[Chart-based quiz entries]
————————

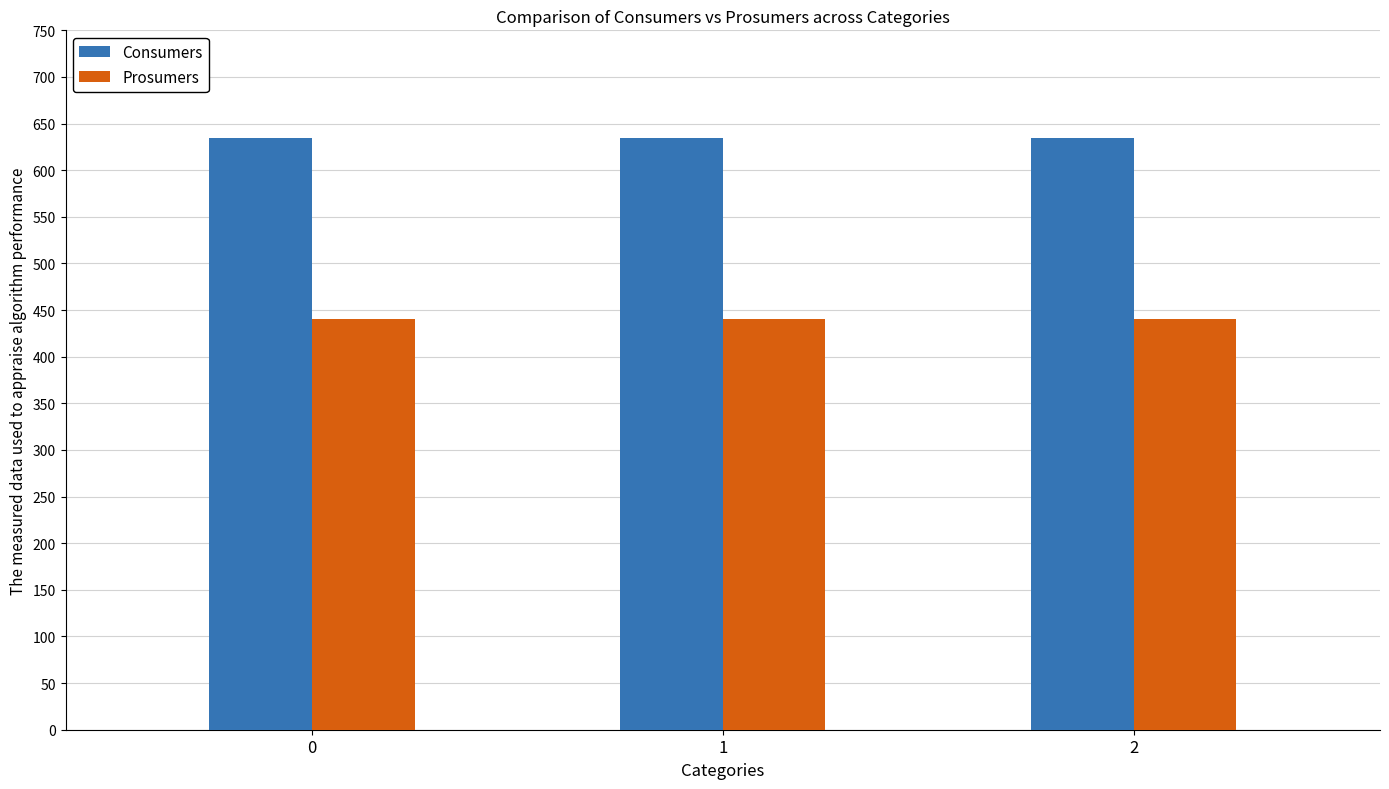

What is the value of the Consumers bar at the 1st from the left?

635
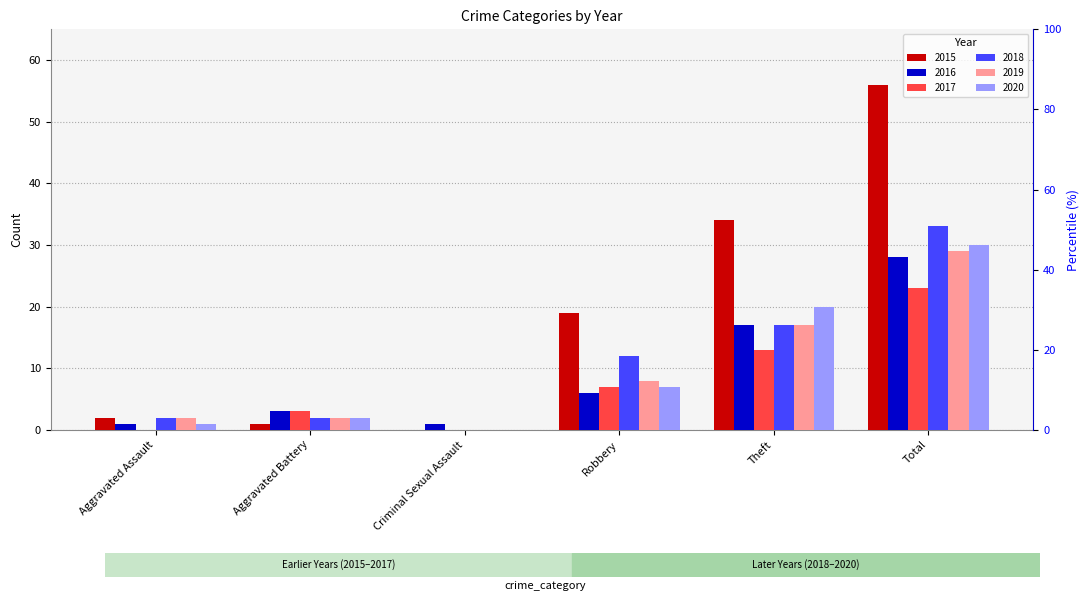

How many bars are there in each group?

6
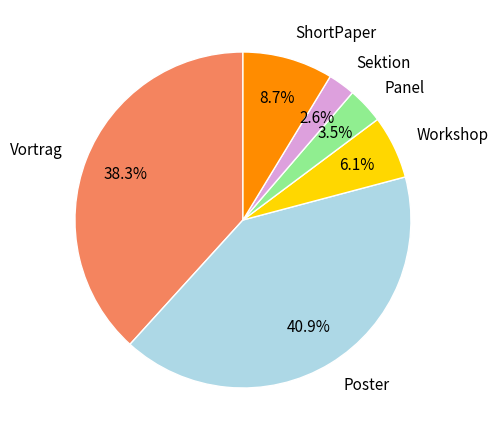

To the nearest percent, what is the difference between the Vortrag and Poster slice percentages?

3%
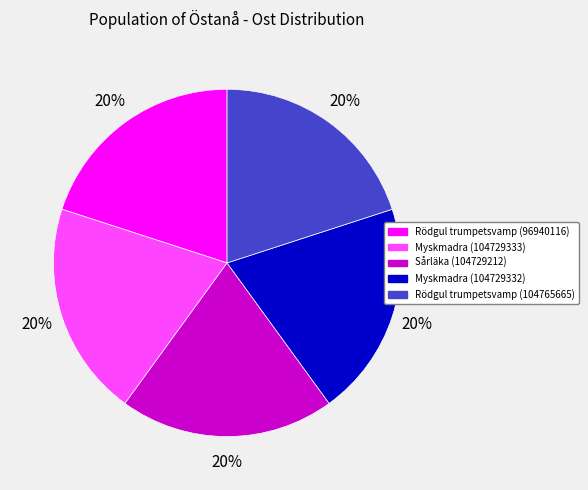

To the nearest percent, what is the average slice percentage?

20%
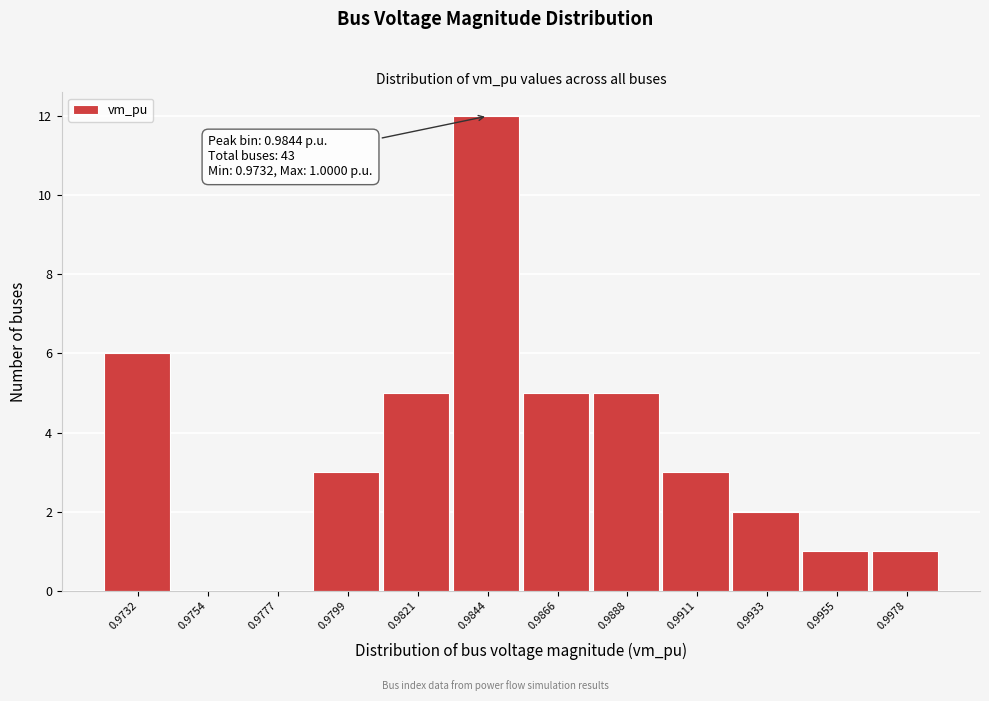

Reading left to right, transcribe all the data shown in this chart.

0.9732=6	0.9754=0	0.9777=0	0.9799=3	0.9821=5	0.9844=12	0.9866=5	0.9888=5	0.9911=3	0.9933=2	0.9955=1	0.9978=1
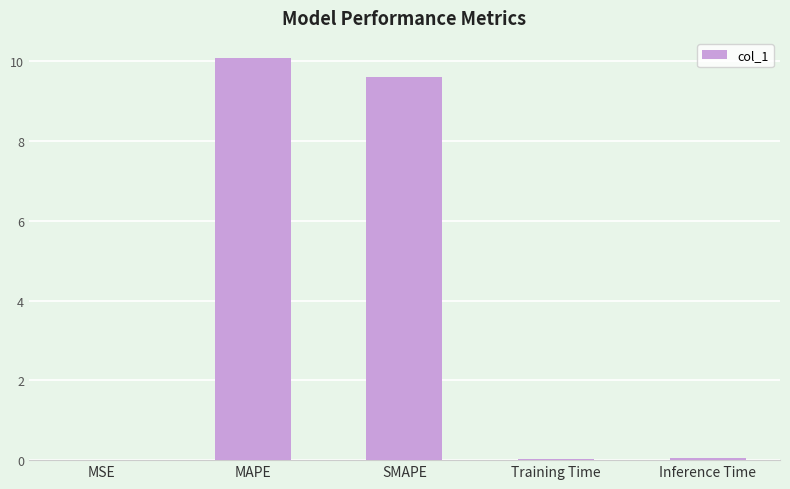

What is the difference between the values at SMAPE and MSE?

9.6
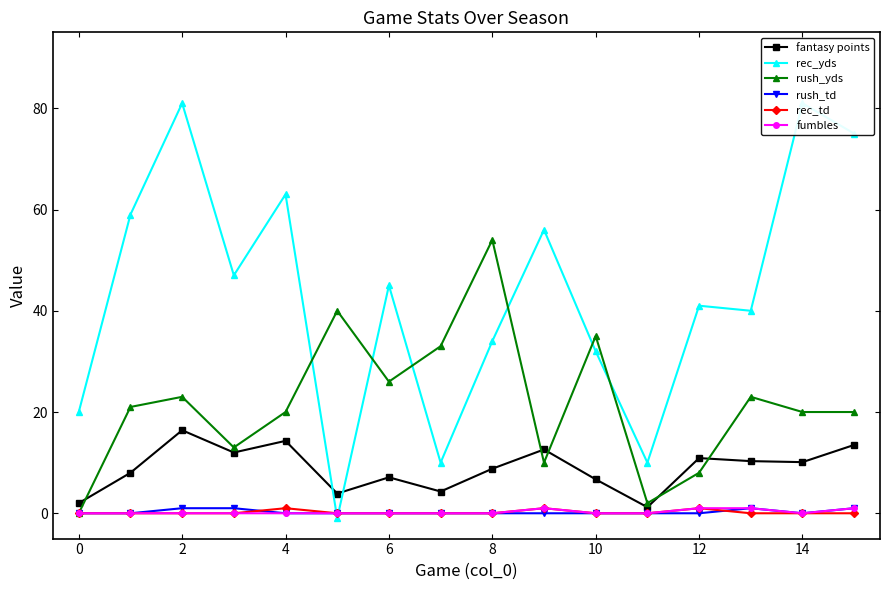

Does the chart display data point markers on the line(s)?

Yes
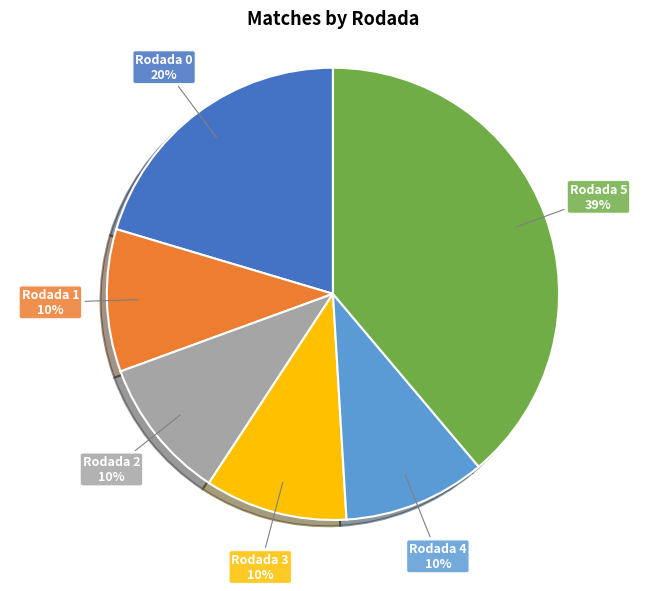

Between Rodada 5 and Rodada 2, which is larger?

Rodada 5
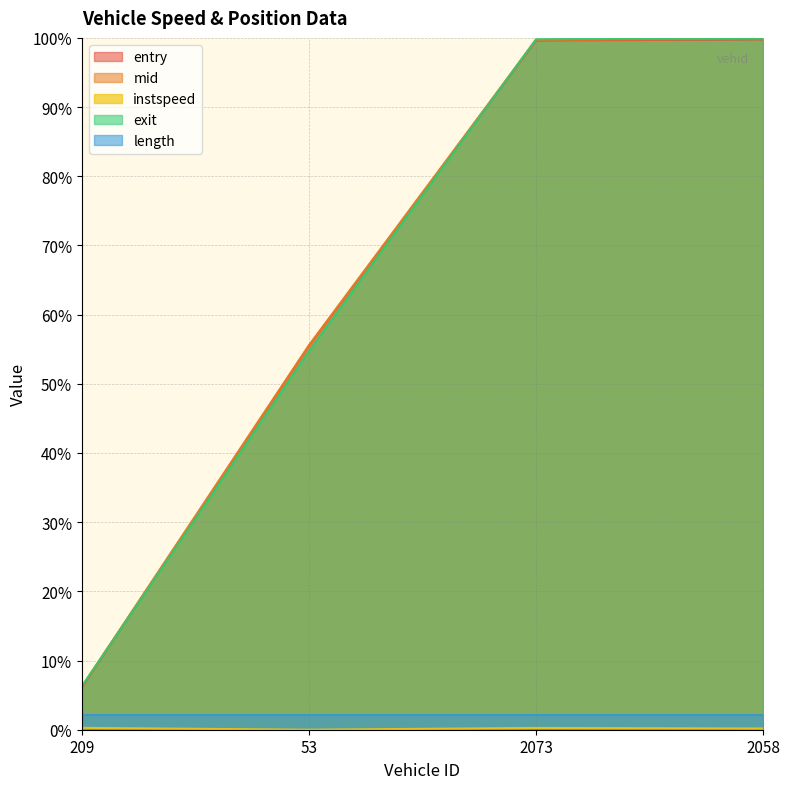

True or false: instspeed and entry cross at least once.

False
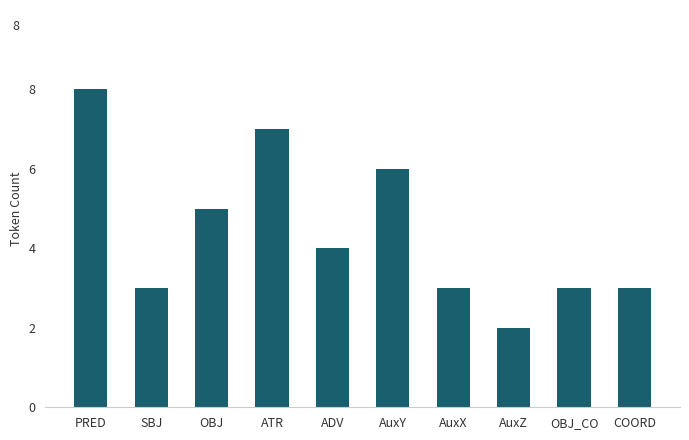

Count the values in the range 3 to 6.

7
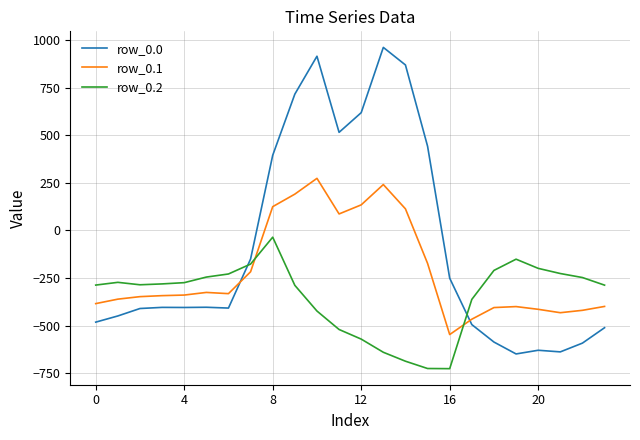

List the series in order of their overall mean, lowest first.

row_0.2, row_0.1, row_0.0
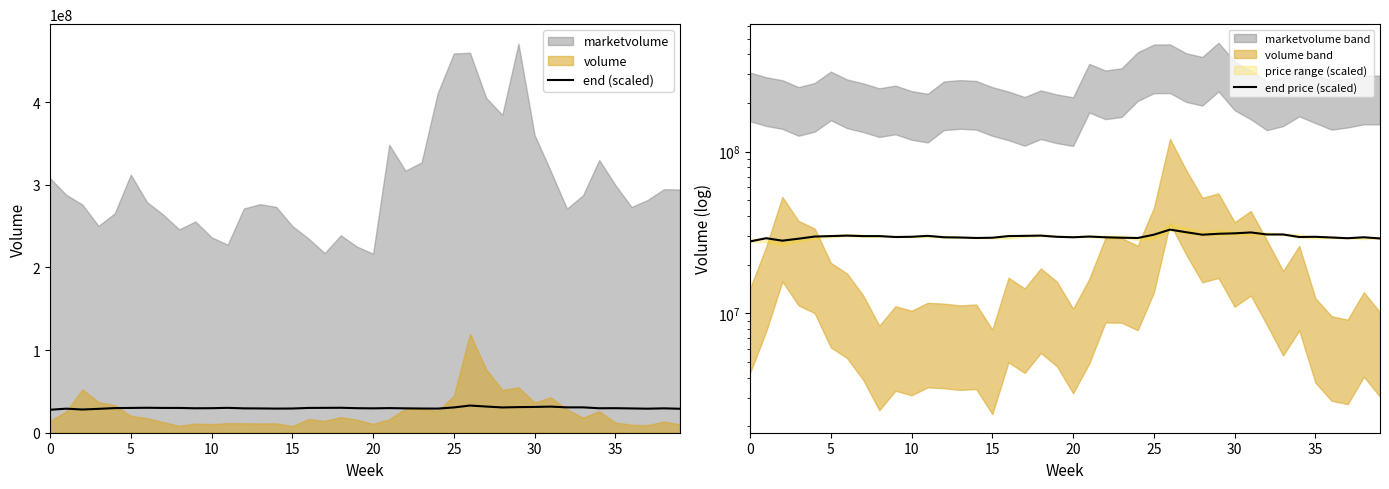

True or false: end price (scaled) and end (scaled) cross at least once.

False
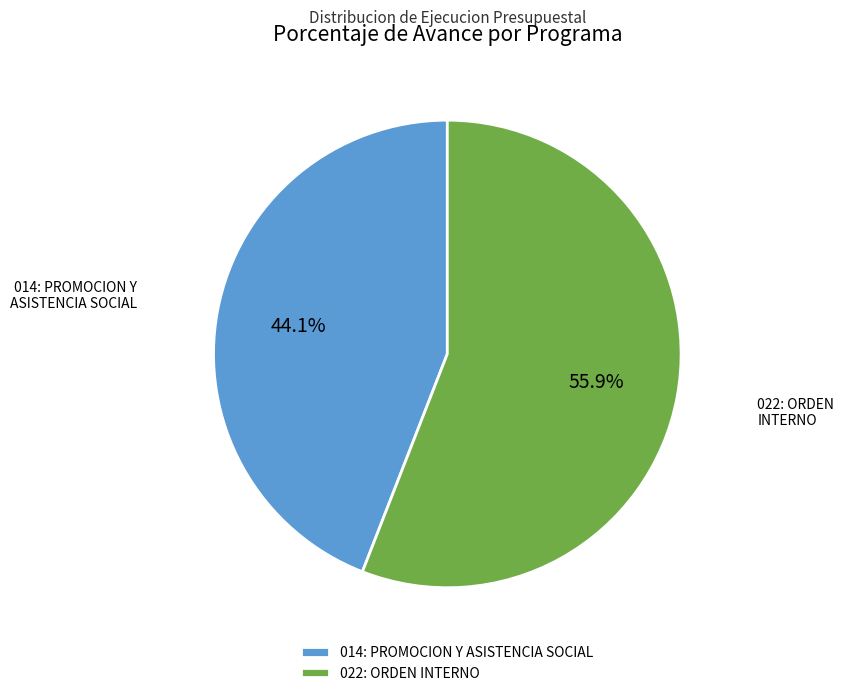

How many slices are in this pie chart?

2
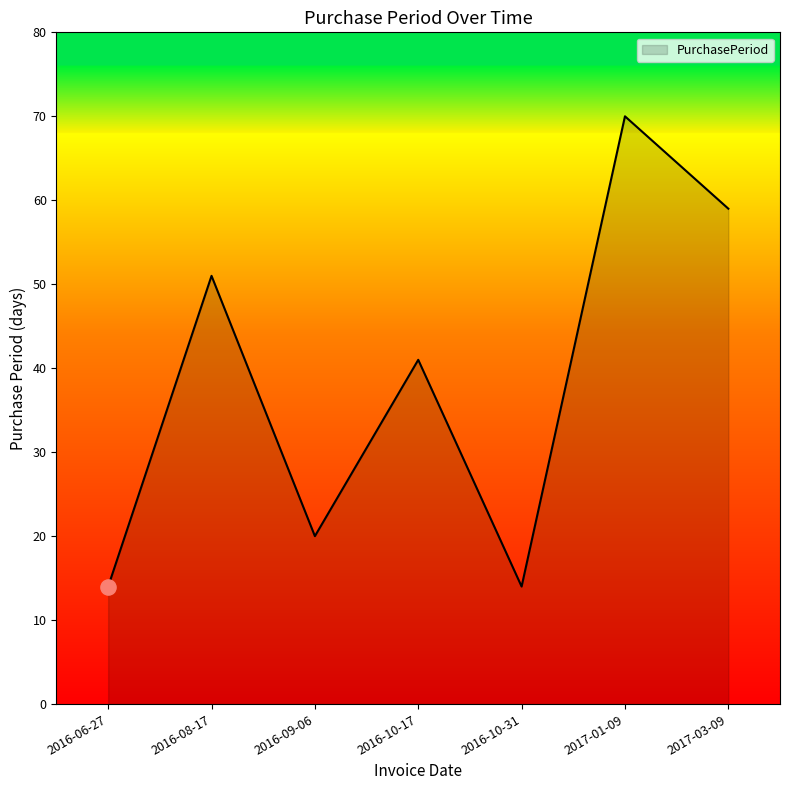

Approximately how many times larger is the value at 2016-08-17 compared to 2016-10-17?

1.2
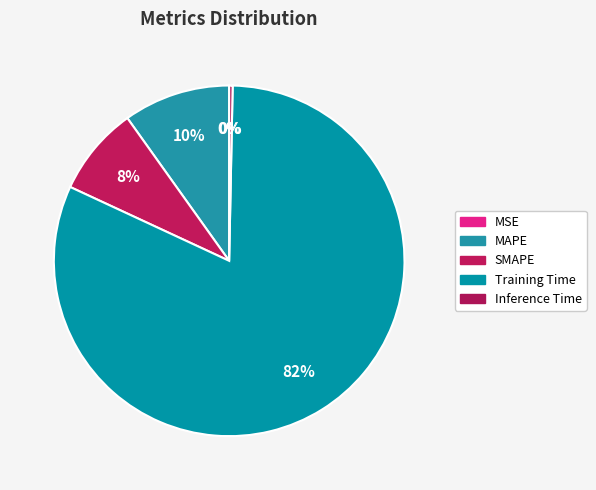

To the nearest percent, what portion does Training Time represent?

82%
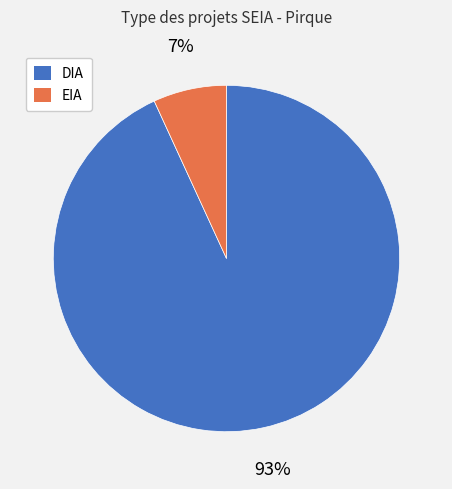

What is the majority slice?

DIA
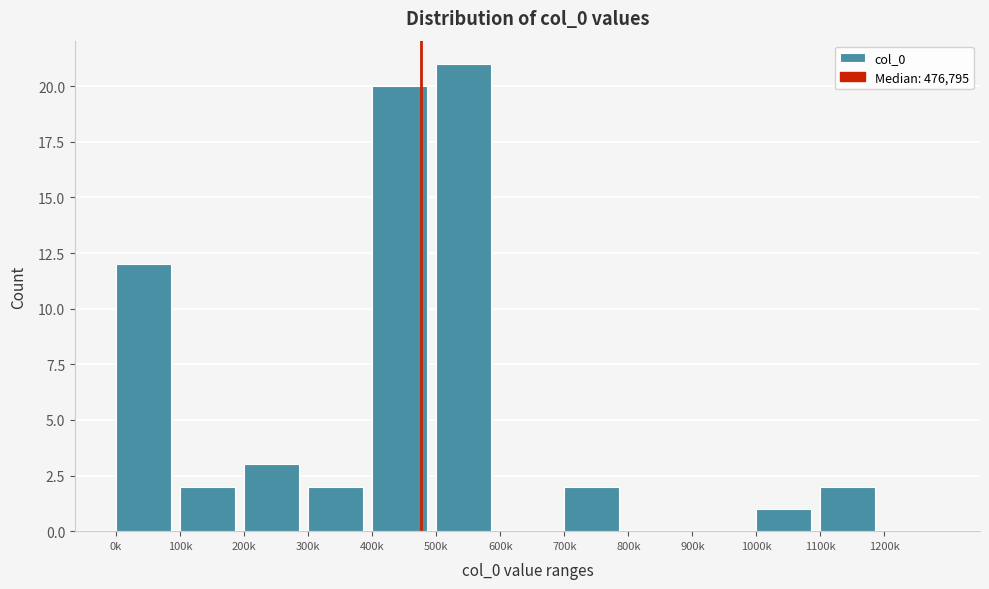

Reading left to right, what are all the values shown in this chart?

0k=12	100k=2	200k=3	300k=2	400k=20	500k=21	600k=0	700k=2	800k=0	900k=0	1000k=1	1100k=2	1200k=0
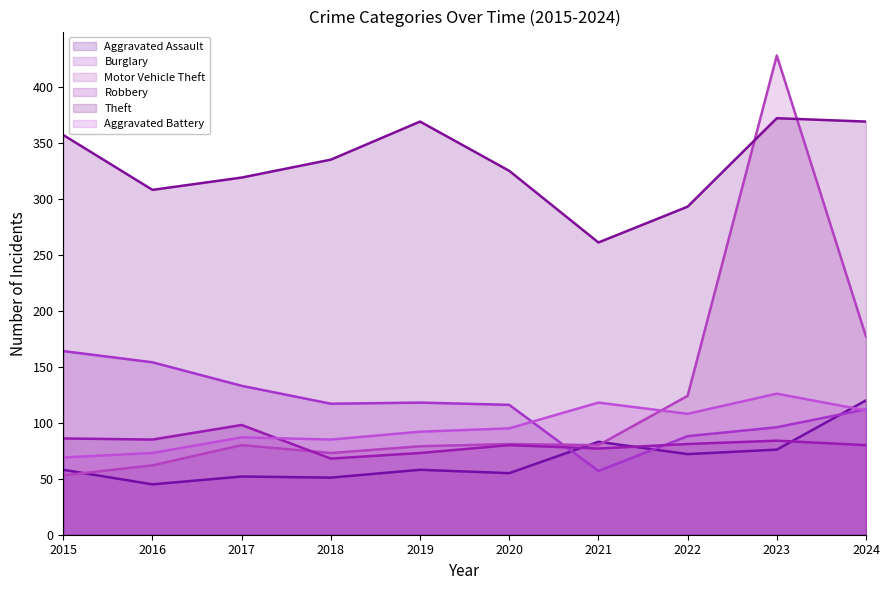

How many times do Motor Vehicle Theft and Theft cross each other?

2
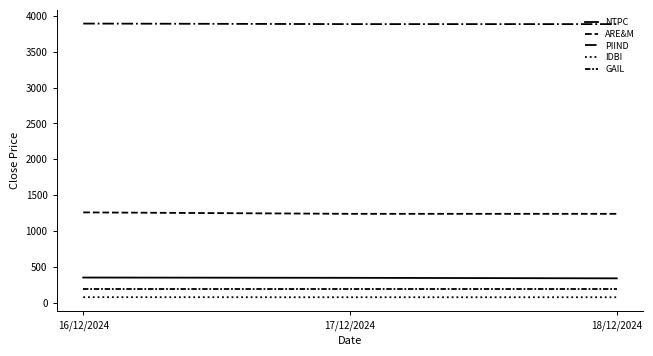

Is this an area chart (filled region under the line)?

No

————————

WHAT YOU SHOULD DO: Recast the entries above as a Markdown table with two columns, Row and Line, placing each line in its own numbered row. Omit the blank lines and the picture markers.

PROBLEM SOLUTION:
| Row | Line |
|---|---|
| 1 | What is the value of the Consumers bar at the 1st from the left? |
| 2 | 635 |
| 3 | How many bars are there in each group? |
| 4 | 6 |
| 5 | To the nearest percent, what is the difference between the Vortrag and Poster slice percentages? |
| 6 | 3% |
| 7 | To the nearest percent, what is the average slice percentage? |
| 8 | 20% |
| 9 | Reading left to right, transcribe all the data shown in this chart. |
| 10 | 0.9732=6	0.9754=0	0.9777=0	0.9799=3	0.9821=5	0.9844=12	0.9866=5	0.9888=5	0.9911=3	0.9933=2	0.9955=1	0.9978=1 |
| 11 | What is the difference between the values at SMAPE and MSE? |
| 12 | 9.6 |
| 13 | Does the chart display data point markers on the line(s)? |
| 14 | Yes |
| 15 | Between Rodada 5 and Rodada 2, which is larger? |
| 16 | Rodada 5 |
| 17 | True or false: instspeed and entry cross at least once. |
| 18 | False |
| 19 | Count the values in the range 3 to 6. |
| 20 | 7 |
| 21 | List the series in order of their overall mean, lowest first. |
| 22 | row_0.2, row_0.1, row_0.0 |
| 23 | True or false: end price (scaled) and end (scaled) cross at least once. |
| 24 | False |
| 25 | How many slices are in this pie chart? |
| 26 | 2 |
| 27 | Approximately how many times larger is the value at 2016-08-17 compared to 2016-10-17? |
| 28 | 1.2 |
| 29 | To the nearest percent, what portion does Training Time represent? |
| 30 | 82% |
| 31 | What is the majority slice? |
| 32 | DIA |
| 33 | Reading left to right, what are all the values shown in this chart? |
| 34 | 0k=12	100k=2	200k=3	300k=2	400k=20	500k=21	600k=0	700k=2	800k=0	900k=0	1000k=1	1100k=2	1200k=0 |
| 35 | How many times do Motor Vehicle Theft and Theft cross each other? |
| 36 | 2 |
| 37 | Is this an area chart (filled region under the line)? |
| 38 | No |